- GIVEN DATA

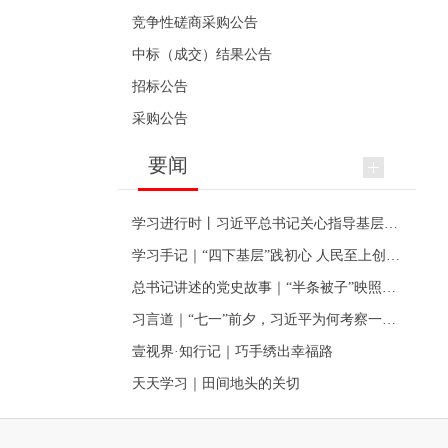
竞争性磋商采购公告
中标（成交）结果公告
招标公告
采购公告
要闻
学习进行时丨习近平总书记关心指导基层党建的故事
学习手记｜“四下基层”践初心 人民至上创伟业
总书记讲述的党史故事｜“半条被子”映照初心
习言道｜“七一”前夕，习近平为何考察一个村级党组织
壹视界·知行记｜巧手绣出幸福路
天天学习｜田间地头的关切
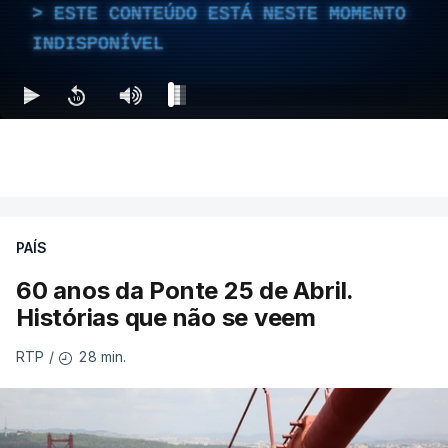
ESTE CONTEÚDO ESTÁ NESTE MOMENTO
INDISPONÍVEL
PAÍS
60 anos da Ponte 25 de Abril.
Histórias que não se veem
28 min.
RTP
/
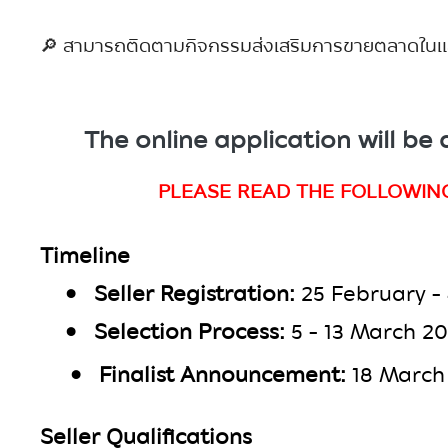
🔎 สามารถติดตามกิจกรรมส่งเสริมการขายตลาดในและต่
The online application will be
PLEASE READ THE FOLLOWIN
Timeline
•
Seller Registration:
25
February
-
•
Selection Process:
5 - 13 March 2
•
Finalist Announcement:
18 March
Seller Qualifications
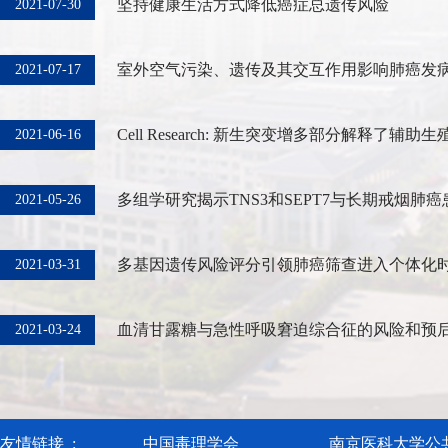
坚持健康生活方式降低癌症总遗传风险
2021-07-30
室外空气污染、遗传及其交互作用影响肺癌发病风
2021-07-17
Cell Research: 新生突变增多部分解释了辅助生殖
2021-06-16
多组学研究揭示TNS3和SEPT7与长期戒烟肺癌患
2021-05-26
多基因遗传风险评分引领肺癌筛查进入个体化
2021-03-31
血清甘露糖与急性呼吸窘迫综合征的风险和预后存
2021-03-24
友情链接 :
中国毒理学会
南京医科大学公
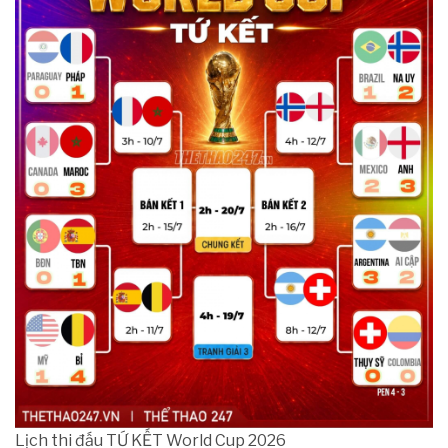
Lịch thi đấu TỨ KẾT World Cup 2026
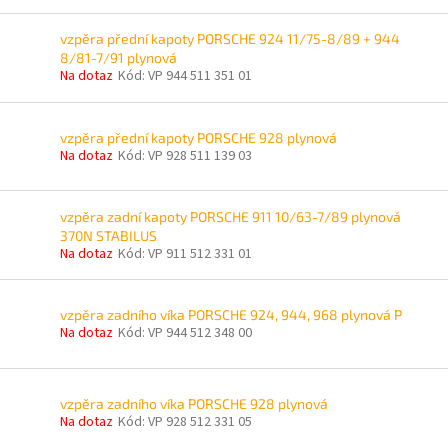
vzpěra přední kapoty PORSCHE 924 11/75-8/89 + 944
8/81-7/91 plynová
Na dotaz
Kód:
VP 944 511 351 01
vzpěra přední kapoty PORSCHE 928 plynová
Na dotaz
Kód:
VP 928 511 139 03
vzpěra zadní kapoty PORSCHE 911 10/63-7/89 plynová
370N STABILUS
Na dotaz
Kód:
VP 911 512 331 01
vzpěra zadního víka PORSCHE 924, 944, 968 plynová P
Na dotaz
Kód:
VP 944 512 348 00
vzpěra zadního víka PORSCHE 928 plynová
Na dotaz
Kód:
VP 928 512 331 05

- INSTRUCTIONS FOR THE TASK
Please show each line from the rows above that contains the word "kapoty".

- SOLUTION TO THIS EXERCISE
vzpěra přední kapoty PORSCHE 924 11/75-8/89 + 944
vzpěra přední kapoty PORSCHE 928 plynová
vzpěra zadní kapoty PORSCHE 911 10/63-7/89 plynová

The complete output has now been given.